- TASK PROMPT:
Return, from the data below, each line that contains the word "recorded".

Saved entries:
* * *
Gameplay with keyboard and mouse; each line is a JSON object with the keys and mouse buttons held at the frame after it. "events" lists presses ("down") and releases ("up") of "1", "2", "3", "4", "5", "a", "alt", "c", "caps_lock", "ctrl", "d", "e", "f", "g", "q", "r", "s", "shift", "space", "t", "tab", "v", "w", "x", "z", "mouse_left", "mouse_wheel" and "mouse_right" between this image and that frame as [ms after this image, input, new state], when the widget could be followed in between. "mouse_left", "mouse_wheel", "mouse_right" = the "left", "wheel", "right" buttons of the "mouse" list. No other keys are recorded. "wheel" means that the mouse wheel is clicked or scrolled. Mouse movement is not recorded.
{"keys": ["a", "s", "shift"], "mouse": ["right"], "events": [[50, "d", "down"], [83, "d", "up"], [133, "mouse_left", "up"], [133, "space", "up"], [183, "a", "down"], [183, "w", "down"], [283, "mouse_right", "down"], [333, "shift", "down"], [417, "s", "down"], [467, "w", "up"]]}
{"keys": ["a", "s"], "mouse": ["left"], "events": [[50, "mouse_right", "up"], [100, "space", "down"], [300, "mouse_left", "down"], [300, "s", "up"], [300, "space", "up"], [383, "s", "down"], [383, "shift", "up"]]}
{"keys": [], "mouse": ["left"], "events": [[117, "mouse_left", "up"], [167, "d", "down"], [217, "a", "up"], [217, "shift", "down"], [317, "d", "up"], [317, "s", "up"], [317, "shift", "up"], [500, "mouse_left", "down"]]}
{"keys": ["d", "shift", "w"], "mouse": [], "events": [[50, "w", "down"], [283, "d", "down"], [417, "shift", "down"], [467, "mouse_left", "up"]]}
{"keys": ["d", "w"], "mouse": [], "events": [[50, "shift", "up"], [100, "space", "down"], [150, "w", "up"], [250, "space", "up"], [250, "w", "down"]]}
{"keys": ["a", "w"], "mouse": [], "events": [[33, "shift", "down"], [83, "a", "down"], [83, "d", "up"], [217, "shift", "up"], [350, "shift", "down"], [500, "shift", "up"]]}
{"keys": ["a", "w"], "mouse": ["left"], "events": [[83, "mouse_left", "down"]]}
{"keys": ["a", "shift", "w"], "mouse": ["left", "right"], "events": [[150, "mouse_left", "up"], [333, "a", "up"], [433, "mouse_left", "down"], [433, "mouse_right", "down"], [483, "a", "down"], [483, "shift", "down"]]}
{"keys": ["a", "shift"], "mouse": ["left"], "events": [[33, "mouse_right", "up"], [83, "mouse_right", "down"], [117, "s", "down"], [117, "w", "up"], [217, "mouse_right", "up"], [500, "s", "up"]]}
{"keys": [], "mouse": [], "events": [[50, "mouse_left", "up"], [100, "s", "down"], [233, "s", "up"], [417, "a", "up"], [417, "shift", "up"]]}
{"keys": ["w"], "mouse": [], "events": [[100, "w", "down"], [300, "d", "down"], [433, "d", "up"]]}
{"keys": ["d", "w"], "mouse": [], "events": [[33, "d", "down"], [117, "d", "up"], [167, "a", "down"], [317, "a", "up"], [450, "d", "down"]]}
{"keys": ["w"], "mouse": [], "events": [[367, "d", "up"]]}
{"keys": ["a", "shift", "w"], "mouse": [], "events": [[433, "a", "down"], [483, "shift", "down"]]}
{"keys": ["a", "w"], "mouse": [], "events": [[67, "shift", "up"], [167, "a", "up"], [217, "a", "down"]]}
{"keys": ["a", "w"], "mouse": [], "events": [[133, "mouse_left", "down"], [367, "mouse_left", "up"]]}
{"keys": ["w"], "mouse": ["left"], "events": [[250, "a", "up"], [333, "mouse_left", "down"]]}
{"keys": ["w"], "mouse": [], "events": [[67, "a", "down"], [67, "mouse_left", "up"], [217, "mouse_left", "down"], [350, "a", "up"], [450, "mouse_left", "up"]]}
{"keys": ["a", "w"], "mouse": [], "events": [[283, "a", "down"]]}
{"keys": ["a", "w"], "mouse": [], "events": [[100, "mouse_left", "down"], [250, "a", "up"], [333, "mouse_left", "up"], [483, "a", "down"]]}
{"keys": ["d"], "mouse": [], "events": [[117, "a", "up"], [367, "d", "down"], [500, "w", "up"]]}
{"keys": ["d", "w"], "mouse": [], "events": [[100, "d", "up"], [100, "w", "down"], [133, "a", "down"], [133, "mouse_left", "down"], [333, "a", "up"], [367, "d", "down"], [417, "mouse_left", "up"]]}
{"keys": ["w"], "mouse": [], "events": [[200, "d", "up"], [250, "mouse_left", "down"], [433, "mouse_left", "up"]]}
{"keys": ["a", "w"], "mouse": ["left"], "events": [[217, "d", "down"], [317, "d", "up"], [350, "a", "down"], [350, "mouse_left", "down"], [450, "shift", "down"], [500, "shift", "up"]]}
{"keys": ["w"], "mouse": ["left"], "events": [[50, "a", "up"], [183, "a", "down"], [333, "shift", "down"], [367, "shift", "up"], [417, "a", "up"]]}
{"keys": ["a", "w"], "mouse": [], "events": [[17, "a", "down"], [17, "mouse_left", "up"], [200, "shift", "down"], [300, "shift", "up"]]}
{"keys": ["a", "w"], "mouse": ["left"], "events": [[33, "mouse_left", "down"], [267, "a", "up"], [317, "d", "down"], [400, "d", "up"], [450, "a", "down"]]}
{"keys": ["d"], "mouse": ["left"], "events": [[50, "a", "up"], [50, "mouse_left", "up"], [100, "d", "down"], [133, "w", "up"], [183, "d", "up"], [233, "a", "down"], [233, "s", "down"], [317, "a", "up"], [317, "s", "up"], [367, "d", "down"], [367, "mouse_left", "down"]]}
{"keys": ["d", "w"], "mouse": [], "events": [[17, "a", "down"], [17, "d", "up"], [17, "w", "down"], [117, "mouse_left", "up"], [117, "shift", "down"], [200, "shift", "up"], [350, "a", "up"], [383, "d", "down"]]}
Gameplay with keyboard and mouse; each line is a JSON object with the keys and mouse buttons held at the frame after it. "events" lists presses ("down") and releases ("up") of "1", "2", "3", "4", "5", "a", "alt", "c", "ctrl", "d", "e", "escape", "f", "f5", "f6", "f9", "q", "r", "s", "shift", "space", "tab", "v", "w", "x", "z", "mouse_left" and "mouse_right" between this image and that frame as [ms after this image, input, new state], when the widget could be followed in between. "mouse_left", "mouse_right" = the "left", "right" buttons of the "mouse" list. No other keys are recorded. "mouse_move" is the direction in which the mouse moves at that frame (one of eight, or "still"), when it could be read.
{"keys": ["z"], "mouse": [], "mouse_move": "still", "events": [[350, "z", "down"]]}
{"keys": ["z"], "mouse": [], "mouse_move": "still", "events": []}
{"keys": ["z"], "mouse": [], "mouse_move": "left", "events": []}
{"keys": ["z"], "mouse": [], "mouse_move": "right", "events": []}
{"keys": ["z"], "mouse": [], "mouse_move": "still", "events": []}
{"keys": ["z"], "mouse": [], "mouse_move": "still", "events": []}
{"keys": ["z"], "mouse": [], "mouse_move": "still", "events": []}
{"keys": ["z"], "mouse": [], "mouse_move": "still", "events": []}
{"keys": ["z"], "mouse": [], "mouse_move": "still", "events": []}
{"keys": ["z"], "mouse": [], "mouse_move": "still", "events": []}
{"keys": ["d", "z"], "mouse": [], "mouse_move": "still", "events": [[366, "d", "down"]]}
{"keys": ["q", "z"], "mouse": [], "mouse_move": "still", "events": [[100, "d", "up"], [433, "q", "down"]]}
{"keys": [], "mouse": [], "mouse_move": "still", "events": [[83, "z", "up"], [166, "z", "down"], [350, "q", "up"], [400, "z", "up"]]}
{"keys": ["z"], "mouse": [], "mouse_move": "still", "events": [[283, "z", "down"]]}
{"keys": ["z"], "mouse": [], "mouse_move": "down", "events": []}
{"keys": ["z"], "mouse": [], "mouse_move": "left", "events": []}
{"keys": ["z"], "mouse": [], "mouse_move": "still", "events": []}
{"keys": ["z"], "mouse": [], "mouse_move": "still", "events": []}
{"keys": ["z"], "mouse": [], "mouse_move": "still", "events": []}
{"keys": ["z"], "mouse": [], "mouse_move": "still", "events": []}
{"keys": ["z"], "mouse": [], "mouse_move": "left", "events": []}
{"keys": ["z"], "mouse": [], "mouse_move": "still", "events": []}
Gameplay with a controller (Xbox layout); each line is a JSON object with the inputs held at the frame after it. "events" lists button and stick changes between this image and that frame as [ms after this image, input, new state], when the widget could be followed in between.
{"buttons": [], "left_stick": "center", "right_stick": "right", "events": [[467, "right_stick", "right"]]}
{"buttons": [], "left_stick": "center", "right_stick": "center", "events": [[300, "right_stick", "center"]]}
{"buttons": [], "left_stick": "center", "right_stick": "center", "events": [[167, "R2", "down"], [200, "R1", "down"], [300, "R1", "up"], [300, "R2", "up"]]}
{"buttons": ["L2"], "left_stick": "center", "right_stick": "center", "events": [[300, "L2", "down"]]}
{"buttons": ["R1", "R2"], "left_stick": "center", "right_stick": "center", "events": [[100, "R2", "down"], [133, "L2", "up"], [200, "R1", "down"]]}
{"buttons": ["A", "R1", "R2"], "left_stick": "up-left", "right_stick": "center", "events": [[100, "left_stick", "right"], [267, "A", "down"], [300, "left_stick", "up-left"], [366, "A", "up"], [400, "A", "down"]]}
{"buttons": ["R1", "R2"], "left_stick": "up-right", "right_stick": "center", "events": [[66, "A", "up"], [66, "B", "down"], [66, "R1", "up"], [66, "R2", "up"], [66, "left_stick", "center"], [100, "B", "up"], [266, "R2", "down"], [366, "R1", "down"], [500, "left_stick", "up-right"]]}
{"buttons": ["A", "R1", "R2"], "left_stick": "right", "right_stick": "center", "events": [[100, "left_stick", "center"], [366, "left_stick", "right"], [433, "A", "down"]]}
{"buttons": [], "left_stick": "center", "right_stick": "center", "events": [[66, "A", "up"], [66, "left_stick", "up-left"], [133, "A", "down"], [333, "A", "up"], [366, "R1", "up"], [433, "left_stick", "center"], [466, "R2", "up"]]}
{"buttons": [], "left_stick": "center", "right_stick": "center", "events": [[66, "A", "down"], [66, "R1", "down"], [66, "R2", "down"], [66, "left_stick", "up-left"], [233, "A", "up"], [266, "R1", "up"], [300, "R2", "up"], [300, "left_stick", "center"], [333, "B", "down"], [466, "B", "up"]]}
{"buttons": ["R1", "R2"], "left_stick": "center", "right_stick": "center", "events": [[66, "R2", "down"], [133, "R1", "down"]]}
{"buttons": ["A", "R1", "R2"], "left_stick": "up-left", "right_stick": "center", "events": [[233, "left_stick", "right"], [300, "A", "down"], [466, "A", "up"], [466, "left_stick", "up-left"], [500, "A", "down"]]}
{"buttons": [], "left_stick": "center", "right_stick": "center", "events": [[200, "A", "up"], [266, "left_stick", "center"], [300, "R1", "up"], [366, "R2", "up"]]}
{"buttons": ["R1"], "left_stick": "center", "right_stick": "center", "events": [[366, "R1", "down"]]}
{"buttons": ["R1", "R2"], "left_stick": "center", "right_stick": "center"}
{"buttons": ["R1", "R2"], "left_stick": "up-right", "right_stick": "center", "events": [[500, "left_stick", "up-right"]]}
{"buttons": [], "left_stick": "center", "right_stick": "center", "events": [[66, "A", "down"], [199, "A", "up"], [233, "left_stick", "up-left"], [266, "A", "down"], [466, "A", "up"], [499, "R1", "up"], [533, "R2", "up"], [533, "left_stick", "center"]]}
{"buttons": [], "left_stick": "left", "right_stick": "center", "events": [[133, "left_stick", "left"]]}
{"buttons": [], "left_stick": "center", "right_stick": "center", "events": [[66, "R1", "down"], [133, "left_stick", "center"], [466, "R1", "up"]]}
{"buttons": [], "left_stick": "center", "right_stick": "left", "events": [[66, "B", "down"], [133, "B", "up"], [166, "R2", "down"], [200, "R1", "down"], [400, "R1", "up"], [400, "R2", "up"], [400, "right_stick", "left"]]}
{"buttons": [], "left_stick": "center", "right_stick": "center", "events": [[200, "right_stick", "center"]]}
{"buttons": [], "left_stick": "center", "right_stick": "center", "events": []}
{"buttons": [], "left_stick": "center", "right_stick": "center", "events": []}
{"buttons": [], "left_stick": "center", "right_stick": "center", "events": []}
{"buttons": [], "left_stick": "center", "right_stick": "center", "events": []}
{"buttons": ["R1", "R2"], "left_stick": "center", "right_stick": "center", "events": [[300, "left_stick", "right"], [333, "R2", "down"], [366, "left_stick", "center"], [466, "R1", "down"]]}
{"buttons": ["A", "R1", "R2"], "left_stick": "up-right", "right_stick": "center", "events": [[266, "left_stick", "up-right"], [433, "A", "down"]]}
* * *
- RESULT OF THE TASK:
Gameplay with keyboard and mouse; each line is a JSON object with the keys and mouse buttons held at the frame after it. "events" lists presses ("down") and releases ("up") of "1", "2", "3", "4", "5", "a", "alt", "c", "caps_lock", "ctrl", "d", "e", "f", "g", "q", "r", "s", "shift", "space", "t", "tab", "v", "w", "x", "z", "mouse_left", "mouse_wheel" and "mouse_right" between this image and that frame as [ms after this image, input, new state], when the widget could be followed in between. "mouse_left", "mouse_wheel", "mouse_right" = the "left", "wheel", "right" buttons of the "mouse" list. No other keys are recorded. "wheel" means that the mouse wheel is clicked or scrolled. Mouse movement is not recorded.
Gameplay with keyboard and mouse; each line is a JSON object with the keys and mouse buttons held at the frame after it. "events" lists presses ("down") and releases ("up") of "1", "2", "3", "4", "5", "a", "alt", "c", "ctrl", "d", "e", "escape", "f", "f5", "f6", "f9", "q", "r", "s", "shift", "space", "tab", "v", "w", "x", "z", "mouse_left" and "mouse_right" between this image and that frame as [ms after this image, input, new state], when the widget could be followed in between. "mouse_left", "mouse_right" = the "left", "right" buttons of the "mouse" list. No other keys are recorded. "mouse_move" is the direction in which the mouse moves at that frame (one of eight, or "still"), when it could be read.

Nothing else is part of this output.